LAPAROSCOPIC GASTRECTOMY VERSUS OPEN GASTRECTOMY FOR CARCINOMA STOMACH: A PROSPECTIVE, OBSERVATIONAL STUDY FROM A THIRD WORLD COUNTRY
Prof. (Dr.) Iqbal Saleem Mir, Dr. Younis Ahmad Dar, Dr. Ranjeet Singh, Dr. Younis Bashir, Dr. Arshad Rashid*, Dr. Ishtiyaq Hussain and Dr. Ayaz Rashid
Background: Minimally invasive gastrectomy was introduced in 1993 and aimed at reducing surgical trauma and as a consequence lowering morbidity and mortality. Several systematic reviews and meta-analyses have shown an advantage in short term outcomes of laparoscopic distal and total gastrectomy compared to open procedures. Oncologic outcomes are similar on the short term. The aim of the present study was to assess the feasibility and safety of laparoscopic gastrectomy. Methods: Enrolled patients were informed and included at the surgical outpatient department. Performance Statusof the patients was assessed. The Dutch guideline on gastric cancer was used to guide the preoperative evaluation of patients. Results: Laparoscopic gastrectomy was done in 17 (48.6%) patients while as open gastrectomy was done in 18 (51.4%) patients. The mean operative time in laparoscopic gastrectomy group was 262.06+23.456 minutes in comparison to 175.50+23.147 minutes in open gastrectomy group (p < 0.01). The mean intraoperative bleeding in open gastrectomy group was 271.11+63.929 compared to 162.06+38.893 in laparoscopic gastrectomy group (p < 0.01).

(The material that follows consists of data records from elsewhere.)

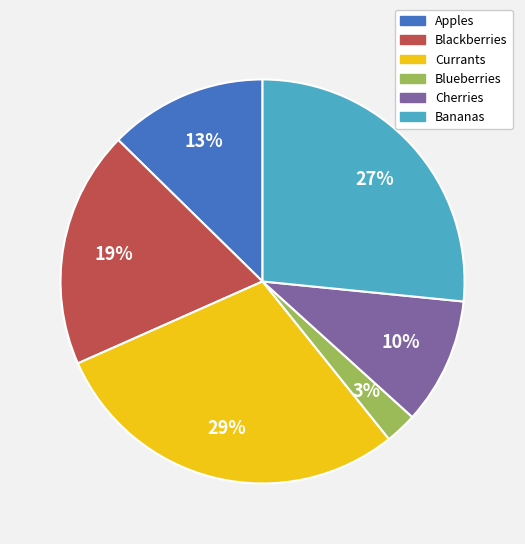

Do Cherries and Blackberries together represent more than half of the pie?

No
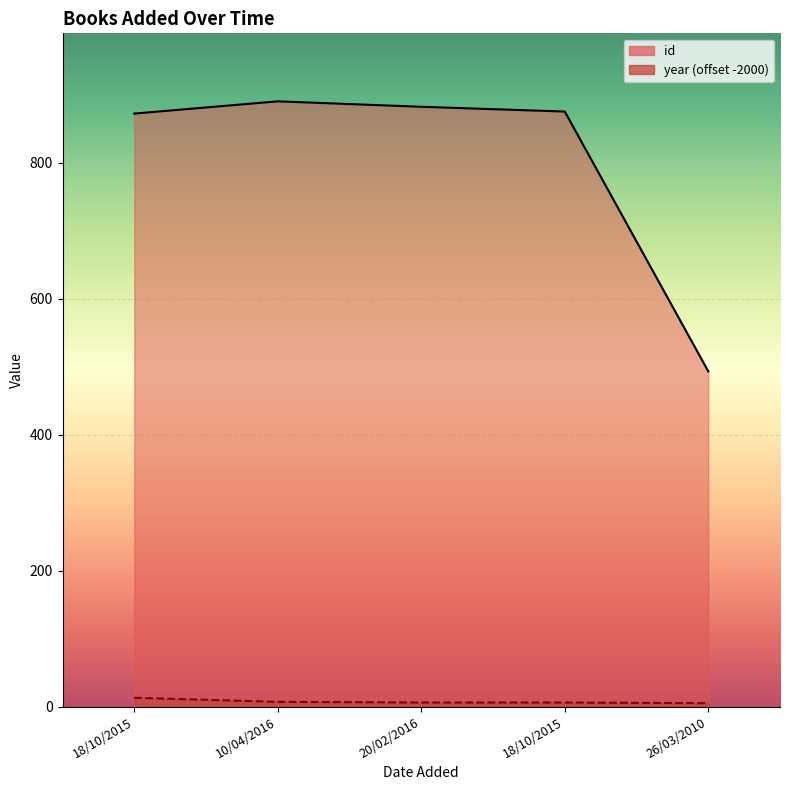

What is the difference between the id values at 18/10/2015 and 18/10/2015?

3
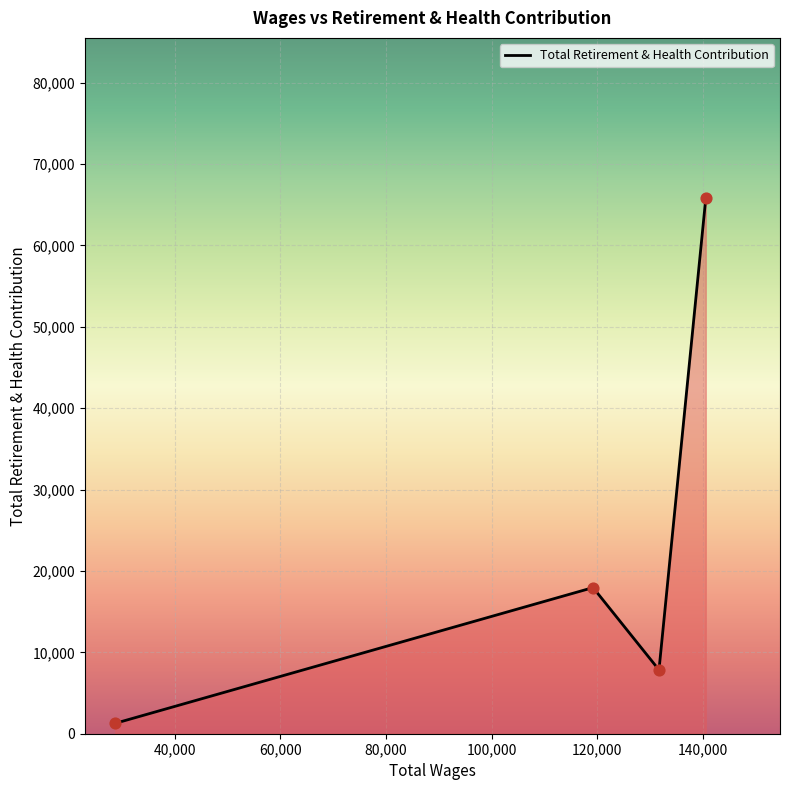

What is the maximum value shown in the chart?

65762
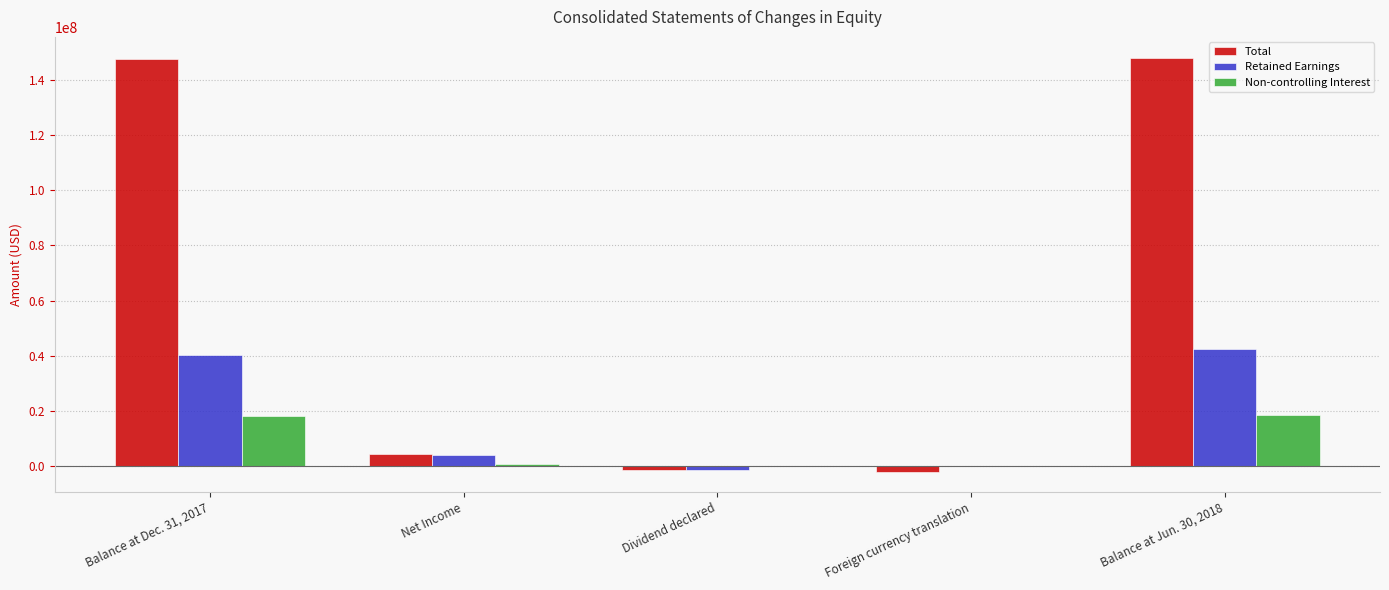

What is the average value of the Retained Earnings series?

17034346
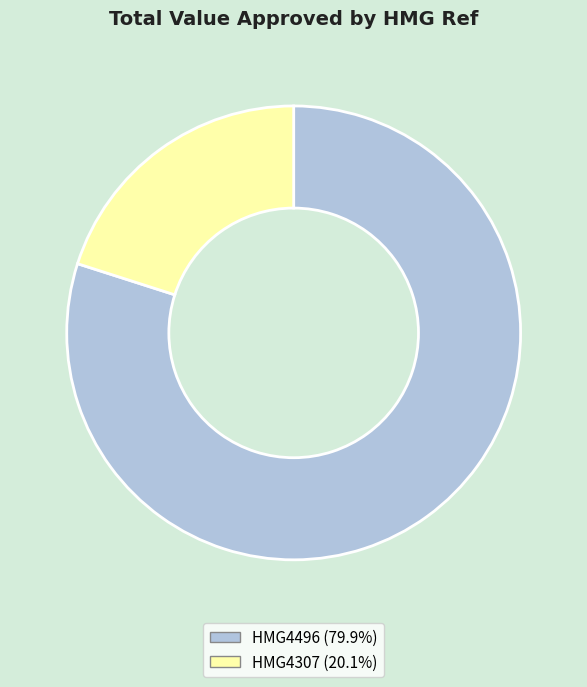

Between HMG4496 and HMG4307, which is larger?

HMG4496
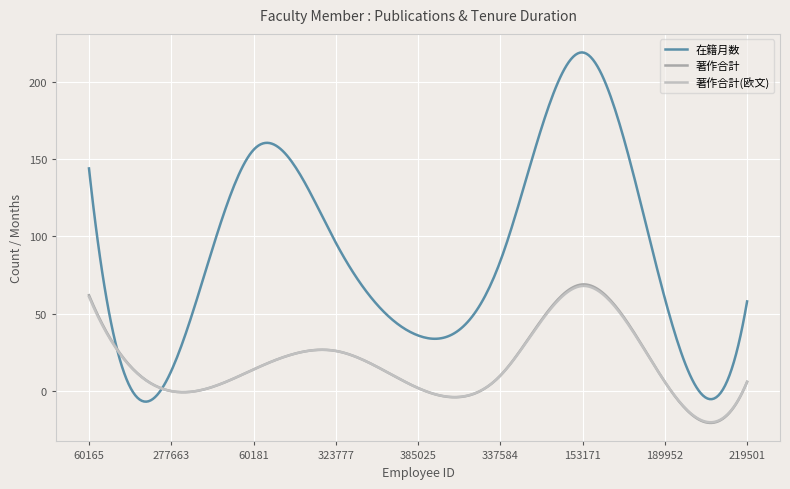

How many categories are shown in the chart?

300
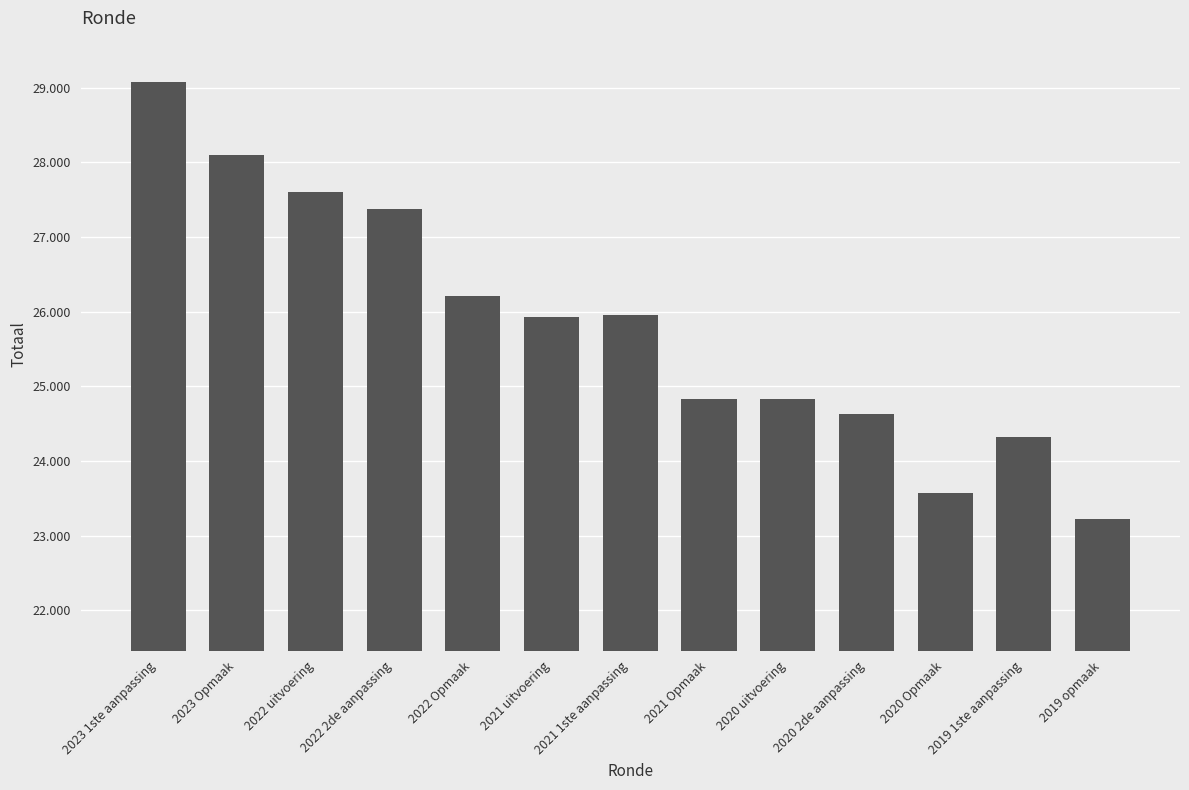

Does the chart contain any negative values?

No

When compared on duration of postoperative hospital stay the difference was statistically significant with mean 8.00+0.866 days hospital stay in laparoscopic group in comparison with 11.39+1.852 days in open gastrectomy group. Postoperative morbidity was seen in 4 patients in laparoscopic gastrectomy including anastomotic leak in 1 (5.8%)), diarrhea in 1 (5.8%), gastric stasis and vomiting in 1 (5.8%) and respiratory infection in 1 (5.8%) patient. Postoperative morbidity was seen in 5 patients in open gastrectomy group that included gastric stasis and vomiting in 1 (5.5%), respiratory infection in 1 (5.5%) patient, surgical site infection in 2 (11.11%) patients and urinary difficulty in 1 (5.5%) patient. Conclusion: The study demonstrates benefits of laparoscopic surgery in terms less intraoperative blood loss, quicker postoperative recovery and reduced postoperative morbidity at the cost of longer operative time.